_WORK TO COMPLETE:_ Using the data below, copy each line that includes the word "school".

_EXCERPTED RECORDS:_
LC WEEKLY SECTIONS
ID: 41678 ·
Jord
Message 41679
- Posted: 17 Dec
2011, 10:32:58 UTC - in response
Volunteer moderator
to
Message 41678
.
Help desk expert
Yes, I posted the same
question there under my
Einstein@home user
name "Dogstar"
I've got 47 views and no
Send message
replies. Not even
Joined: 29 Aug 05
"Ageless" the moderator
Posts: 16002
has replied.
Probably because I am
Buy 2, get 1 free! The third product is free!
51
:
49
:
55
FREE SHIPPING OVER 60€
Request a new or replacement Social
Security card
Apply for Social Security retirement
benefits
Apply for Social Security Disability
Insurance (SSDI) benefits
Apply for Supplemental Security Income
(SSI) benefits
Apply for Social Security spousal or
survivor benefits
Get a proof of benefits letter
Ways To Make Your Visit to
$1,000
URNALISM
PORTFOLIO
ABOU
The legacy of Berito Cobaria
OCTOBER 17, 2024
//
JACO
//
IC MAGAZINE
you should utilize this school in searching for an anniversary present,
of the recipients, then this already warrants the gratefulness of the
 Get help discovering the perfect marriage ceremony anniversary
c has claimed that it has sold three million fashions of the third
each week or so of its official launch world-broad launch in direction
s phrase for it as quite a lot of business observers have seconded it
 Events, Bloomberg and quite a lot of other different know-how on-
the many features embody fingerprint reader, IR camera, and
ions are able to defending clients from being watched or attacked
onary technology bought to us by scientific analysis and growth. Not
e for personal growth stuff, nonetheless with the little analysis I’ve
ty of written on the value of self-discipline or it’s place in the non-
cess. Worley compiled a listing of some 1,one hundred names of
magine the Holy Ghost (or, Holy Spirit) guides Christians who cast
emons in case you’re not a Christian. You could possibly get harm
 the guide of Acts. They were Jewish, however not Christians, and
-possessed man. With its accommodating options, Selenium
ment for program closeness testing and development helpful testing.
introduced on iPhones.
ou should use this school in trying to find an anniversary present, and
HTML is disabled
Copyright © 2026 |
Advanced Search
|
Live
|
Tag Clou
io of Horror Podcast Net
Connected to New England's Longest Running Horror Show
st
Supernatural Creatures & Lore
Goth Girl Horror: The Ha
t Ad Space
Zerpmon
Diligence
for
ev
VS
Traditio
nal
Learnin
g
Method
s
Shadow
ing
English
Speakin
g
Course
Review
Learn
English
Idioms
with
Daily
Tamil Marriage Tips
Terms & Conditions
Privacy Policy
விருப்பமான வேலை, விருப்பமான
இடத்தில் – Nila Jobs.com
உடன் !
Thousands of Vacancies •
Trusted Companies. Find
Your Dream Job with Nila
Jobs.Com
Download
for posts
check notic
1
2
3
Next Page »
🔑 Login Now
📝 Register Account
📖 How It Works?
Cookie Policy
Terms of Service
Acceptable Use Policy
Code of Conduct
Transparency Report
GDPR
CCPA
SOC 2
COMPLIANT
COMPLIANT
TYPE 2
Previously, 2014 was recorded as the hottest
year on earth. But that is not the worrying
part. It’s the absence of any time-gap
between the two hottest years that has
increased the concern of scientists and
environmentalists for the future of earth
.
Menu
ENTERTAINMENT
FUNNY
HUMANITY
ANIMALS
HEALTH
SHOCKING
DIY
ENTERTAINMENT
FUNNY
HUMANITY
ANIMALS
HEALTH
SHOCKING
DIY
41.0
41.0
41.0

_SOLVED EXERCISE:_
you should utilize this school in searching for an anniversary present,
ou should use this school in trying to find an anniversary present, and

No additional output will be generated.